# INSTRUCTIONS TO FOLLOW
Repeat word for word, please, only the lines of the material from the one containing "Planung und Durchführung" through its final line, both ends included.

# RECORDS

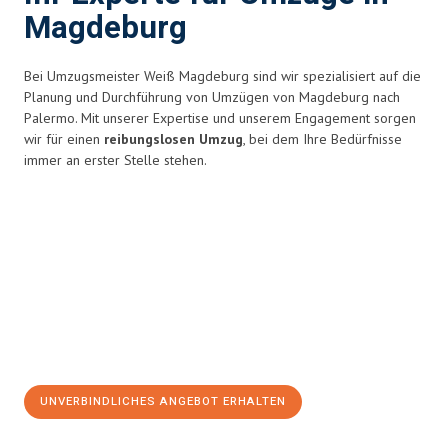
Magdeburg
Bei Umzugsmeister Weiß Magdeburg sind wir spezialisiert auf die
Planung und Durchführung von Umzügen von Magdeburg nach
Palermo. Mit unserer Expertise und unserem Engagement sorgen
wir für einen
reibungslosen Umzug
, bei dem Ihre Bedürfnisse
immer an erster Stelle stehen.
UNVERBINDLICHES ANGEBOT ERHALTEN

# RESPONSE
Planung und Durchführung von Umzügen von Magdeburg nach
Palermo. Mit unserer Expertise und unserem Engagement sorgen
wir für einen
reibungslosen Umzug
, bei dem Ihre Bedürfnisse
immer an erster Stelle stehen.
UNVERBINDLICHES ANGEBOT ERHALTEN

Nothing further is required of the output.